**SELECTED EXCERPT**
◇ ◇ ◇

From: Toshiaki Makita <makita.toshi...@lab.ntt.co.jp>

This allows further redirection of xdp_frames like

 NIC   -> veth--veth -> veth--veth
 (XDP)          (XDP)         (XDP)

The intermediate XDP, redirecting packets from NIC to the other veth,
reuses xdp_mem_info from NIC so that page recycling of the NIC works on
the destination veth's XDP.
In this way return_frame is not fully guarded by NAPI, since another
NAPI handler on another cpu may use the same xdp_mem_info concurrently.
Thus disable napi_direct by xdp_set_return_frame_no_direct() during the
NAPI context.

v4:
- Use xdp_[set|clear]_return_frame_no_direct() instead of a flag in
  xdp_mem_info.

v3:
- Fix double free when veth_xdp_tx() returns a positive value.
- Convert xdp_xmit and xdp_redir variables into flags.

Signed-off-by: Toshiaki Makita <makita.toshi...@lab.ntt.co.jp>
Signed-off-by: Toshiaki Makita <toshiaki.maki...@gmail.com>
---
 drivers/net/veth.c | 119 +++++++++++++++++++++++++++++++++++++++++++++++++----
 1 file changed, 110 insertions(+), 9 deletions(-)

diff --git a/drivers/net/veth.c b/drivers/net/veth.c
index acdb1c543f4b..60397a8ea2e9 100644
--- a/drivers/net/veth.c
+++ b/drivers/net/veth.c
@@ -32,6 +32,10 @@
 #define VETH_RING_SIZE         256
 #define VETH_XDP_HEADROOM      (XDP_PACKET_HEADROOM + NET_IP_ALIGN)

◇ ◇ ◇

**EXCERPTED DATA**

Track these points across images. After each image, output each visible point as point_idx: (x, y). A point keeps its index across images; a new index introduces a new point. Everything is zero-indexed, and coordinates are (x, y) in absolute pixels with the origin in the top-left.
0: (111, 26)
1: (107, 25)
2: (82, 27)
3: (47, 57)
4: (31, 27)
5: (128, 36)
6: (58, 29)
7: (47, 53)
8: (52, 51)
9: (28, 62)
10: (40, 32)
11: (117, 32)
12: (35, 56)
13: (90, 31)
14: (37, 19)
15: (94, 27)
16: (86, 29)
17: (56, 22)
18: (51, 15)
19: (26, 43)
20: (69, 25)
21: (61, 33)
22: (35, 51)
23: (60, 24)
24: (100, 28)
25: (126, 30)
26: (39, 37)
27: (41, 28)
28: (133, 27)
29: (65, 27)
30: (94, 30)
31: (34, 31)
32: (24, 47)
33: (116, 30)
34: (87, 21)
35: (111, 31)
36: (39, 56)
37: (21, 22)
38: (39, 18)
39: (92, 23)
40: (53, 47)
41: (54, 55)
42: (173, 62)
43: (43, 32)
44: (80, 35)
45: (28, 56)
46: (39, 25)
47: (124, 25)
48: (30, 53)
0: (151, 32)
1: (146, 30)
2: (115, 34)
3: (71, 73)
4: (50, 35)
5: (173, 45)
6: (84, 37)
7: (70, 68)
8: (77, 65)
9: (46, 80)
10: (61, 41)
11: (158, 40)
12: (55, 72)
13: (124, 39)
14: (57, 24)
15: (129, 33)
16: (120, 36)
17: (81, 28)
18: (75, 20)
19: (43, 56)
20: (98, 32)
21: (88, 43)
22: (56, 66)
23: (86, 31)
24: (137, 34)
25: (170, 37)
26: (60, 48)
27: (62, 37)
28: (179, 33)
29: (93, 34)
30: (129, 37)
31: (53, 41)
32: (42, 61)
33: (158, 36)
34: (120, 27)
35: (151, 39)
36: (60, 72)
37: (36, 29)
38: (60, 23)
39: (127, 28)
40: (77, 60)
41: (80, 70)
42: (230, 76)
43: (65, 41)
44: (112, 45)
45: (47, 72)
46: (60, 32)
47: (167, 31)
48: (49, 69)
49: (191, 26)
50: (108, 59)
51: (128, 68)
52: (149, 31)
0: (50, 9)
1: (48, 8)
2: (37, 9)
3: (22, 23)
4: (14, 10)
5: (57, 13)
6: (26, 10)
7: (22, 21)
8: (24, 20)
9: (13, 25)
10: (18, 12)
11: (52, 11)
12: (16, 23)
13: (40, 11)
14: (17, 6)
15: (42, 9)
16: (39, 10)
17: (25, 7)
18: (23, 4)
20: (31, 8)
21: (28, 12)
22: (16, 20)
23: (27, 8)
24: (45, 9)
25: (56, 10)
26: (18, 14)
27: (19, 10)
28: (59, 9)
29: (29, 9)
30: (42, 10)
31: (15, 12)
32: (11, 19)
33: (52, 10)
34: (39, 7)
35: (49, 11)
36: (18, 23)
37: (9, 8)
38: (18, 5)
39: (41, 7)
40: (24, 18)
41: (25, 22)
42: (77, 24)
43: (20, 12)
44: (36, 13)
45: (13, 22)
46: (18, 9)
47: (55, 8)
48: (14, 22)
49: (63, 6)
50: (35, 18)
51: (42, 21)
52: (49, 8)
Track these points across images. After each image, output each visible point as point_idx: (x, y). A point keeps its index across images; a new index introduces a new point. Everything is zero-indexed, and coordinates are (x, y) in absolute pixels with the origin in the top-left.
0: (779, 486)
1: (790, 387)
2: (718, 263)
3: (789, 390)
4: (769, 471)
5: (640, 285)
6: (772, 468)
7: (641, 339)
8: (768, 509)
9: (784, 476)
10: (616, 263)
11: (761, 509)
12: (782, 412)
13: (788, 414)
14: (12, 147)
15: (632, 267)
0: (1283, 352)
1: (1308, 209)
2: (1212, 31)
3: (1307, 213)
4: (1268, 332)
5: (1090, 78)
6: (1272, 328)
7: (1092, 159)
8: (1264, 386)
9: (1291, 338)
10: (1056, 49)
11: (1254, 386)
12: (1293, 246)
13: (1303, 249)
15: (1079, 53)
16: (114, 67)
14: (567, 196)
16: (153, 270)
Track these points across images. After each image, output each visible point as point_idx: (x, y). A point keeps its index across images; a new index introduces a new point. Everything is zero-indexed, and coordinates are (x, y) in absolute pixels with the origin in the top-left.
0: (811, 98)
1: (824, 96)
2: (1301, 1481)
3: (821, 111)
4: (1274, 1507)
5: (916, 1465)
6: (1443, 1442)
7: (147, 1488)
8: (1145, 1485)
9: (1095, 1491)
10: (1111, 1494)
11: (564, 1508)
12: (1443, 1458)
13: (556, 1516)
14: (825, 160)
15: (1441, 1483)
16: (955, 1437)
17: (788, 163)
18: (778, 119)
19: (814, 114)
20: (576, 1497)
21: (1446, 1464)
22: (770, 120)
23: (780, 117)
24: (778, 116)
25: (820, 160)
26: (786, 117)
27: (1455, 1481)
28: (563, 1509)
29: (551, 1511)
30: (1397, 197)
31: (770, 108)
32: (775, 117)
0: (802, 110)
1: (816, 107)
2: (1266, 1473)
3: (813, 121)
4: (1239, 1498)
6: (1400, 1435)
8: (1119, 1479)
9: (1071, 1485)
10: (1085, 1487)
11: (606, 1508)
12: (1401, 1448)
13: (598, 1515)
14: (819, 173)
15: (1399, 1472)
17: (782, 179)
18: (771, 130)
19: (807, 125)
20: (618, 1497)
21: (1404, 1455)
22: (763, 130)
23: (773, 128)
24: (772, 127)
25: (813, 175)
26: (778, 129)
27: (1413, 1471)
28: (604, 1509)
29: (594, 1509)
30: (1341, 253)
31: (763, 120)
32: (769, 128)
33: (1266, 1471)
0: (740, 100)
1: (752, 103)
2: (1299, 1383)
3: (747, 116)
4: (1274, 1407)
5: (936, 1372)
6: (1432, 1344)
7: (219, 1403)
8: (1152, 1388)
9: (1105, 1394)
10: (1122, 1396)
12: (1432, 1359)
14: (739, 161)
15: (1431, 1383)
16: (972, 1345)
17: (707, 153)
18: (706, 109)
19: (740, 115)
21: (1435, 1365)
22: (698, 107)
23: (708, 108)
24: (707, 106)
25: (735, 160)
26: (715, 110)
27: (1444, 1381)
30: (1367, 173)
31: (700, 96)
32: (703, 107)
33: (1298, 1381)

◇ ◇ ◇

**EXPLORE THE MATERIAL**
[a] In the records, rewrite the lines starting at the one containing "49: (191, 26)" and ending at the one containing "16: (153, 270)" as a Markdown table with the columns Row and Line, leaving out blank lines.
[b] Extend the veth XDP patch past its last line shown.
The kernel patch and the records have nothing to do with each other.

**ANSWERS PER TASK**
[a]
| Row | Line |
|---|---|
| 1 | 49: (191, 26) |
| 2 | 50: (108, 59) |
| 3 | 51: (128, 68) |
| 4 | 52: (149, 31) |
| 5 | 0: (50, 9) |
| 6 | 1: (48, 8) |
| 7 | 2: (37, 9) |
| 8 | 3: (22, 23) |
| 9 | 4: (14, 10) |
| 10 | 5: (57, 13) |
| 11 | 6: (26, 10) |
| 12 | 7: (22, 21) |
| 13 | 8: (24, 20) |
| 14 | 9: (13, 25) |
| 15 | 10: (18, 12) |
| 16 | 11: (52, 11) |
| 17 | 12: (16, 23) |
| 18 | 13: (40, 11) |
| 19 | 14: (17, 6) |
| 20 | 15: (42, 9) |
| 21 | 16: (39, 10) |
| 22 | 17: (25, 7) |
| 23 | 18: (23, 4) |
| 24 | 20: (31, 8) |
| 25 | 21: (28, 12) |
| 26 | 22: (16, 20) |
| 27 | 23: (27, 8) |
| 28 | 24: (45, 9) |
| 29 | 25: (56, 10) |
| 30 | 26: (18, 14) |
| 31 | 27: (19, 10) |
| 32 | 28: (59, 9) |
| 33 | 29: (29, 9) |
| 34 | 30: (42, 10) |
| 35 | 31: (15, 12) |
| 36 | 32: (11, 19) |
| 37 | 33: (52, 10) |
| 38 | 34: (39, 7) |
| 39 | 35: (49, 11) |
| 40 | 36: (18, 23) |
| 41 | 37: (9, 8) |
| 42 | 38: (18, 5) |
| 43 | 39: (41, 7) |
| 44 | 40: (24, 18) |
| 45 | 41: (25, 22) |
| 46 | 42: (77, 24) |
| 47 | 43: (20, 12) |
| 48 | 44: (36, 13) |
| 49 | 45: (13, 22) |
| 50 | 46: (18, 9) |
| 51 | 47: (55, 8) |
| 52 | 48: (14, 22) |
| 53 | 49: (63, 6) |
| 54 | 50: (35, 18) |
| 55 | 51: (42, 21) |
| 56 | 52: (49, 8) |
| 57 | Track these points across images. After each image, output each visible point as point_idx: (x, y). A point keeps its index across images; a new index introduces a new point. Everything is zero-indexed, and coordinates are (x, y) in absolute pixels with the origin in the top-left. |
| 58 | 0: (779, 486) |
| 59 | 1: (790, 387) |
| 60 | 2: (718, 263) |
| 61 | 3: (789, 390) |
| 62 | 4: (769, 471) |
| 63 | 5: (640, 285) |
| 64 | 6: (772, 468) |
| 65 | 7: (641, 339) |
| 66 | 8: (768, 509) |
| 67 | 9: (784, 476) |
| 68 | 10: (616, 263) |
| 69 | 11: (761, 509) |
| 70 | 12: (782, 412) |
| 71 | 13: (788, 414) |
| 72 | 14: (12, 147) |
| 73 | 15: (632, 267) |
| 74 | 0: (1283, 352) |
| 75 | 1: (1308, 209) |
| 76 | 2: (1212, 31) |
| 77 | 3: (1307, 213) |
| 78 | 4: (1268, 332) |
| 79 | 5: (1090, 78) |
| 80 | 6: (1272, 328) |
| 81 | 7: (1092, 159) |
| 82 | 8: (1264, 386) |
| 83 | 9: (1291, 338) |
| 84 | 10: (1056, 49) |
| 85 | 11: (1254, 386) |
| 86 | 12: (1293, 246) |
| 87 | 13: (1303, 249) |
| 88 | 15: (1079, 53) |
| 89 | 16: (114, 67) |
| 90 | 14: (567, 196) |
| 91 | 16: (153, 270) |

[b]
 
+/* Separating two types of XDP xmit */
+#define VETH_XDP_TX            BIT(0)
+#define VETH_XDP_REDIR         BIT(1)
+
 struct pcpu_vstats {
        u64                     packets;
        u64                     bytes;
@@ -45,6 +49,7 @@ struct veth_priv {
        struct bpf_prog         *_xdp_prog;
        struct net_device __rcu *peer;
        atomic64_t              dropped;
+       struct xdp_mem_info     xdp_mem;
        unsigned                requested_headroom;
        bool                    rx_notify_masked;
        struct ptr_ring         xdp_ring;
@@ -317,10 +322,42 @@ static int veth_xdp_xmit(struct net_device *dev, int n,
        return n - drops;
 }
 
+static void veth_xdp_flush(struct net_device *dev)
+{
+       struct veth_priv *rcv_priv, *priv = netdev_priv(dev);
+       struct net_device *rcv;
+
+       rcu_read_lock();
+       rcv = rcu_dereference(priv->peer);
+       if (unlikely(!rcv))
+               goto out;
+
+       rcv_priv = netdev_priv(rcv);
+       /* xdp_ring is initialized on receive side? */
+       if (unlikely(!rcu_access_pointer(rcv_priv->xdp_prog)))
+               goto out;
+
+       __veth_xdp_flush(rcv_priv);
+out:
+       rcu_read_unlock();
+}
+
+static int veth_xdp_tx(struct net_device *dev, struct xdp_buff *xdp)
+{
+       struct xdp_frame *frame = convert_to_xdp_frame(xdp);
+
+       if (unlikely(!frame))
+               return -EOVERFLOW;
+
+       return veth_xdp_xmit(dev, 1, &frame, 0);
+}
+
 static struct sk_buff *veth_xdp_rcv_one(struct veth_priv *priv,
-                                       struct xdp_frame *frame)
+                                       struct xdp_frame *frame,
+                                       unsigned int *xdp_xmit)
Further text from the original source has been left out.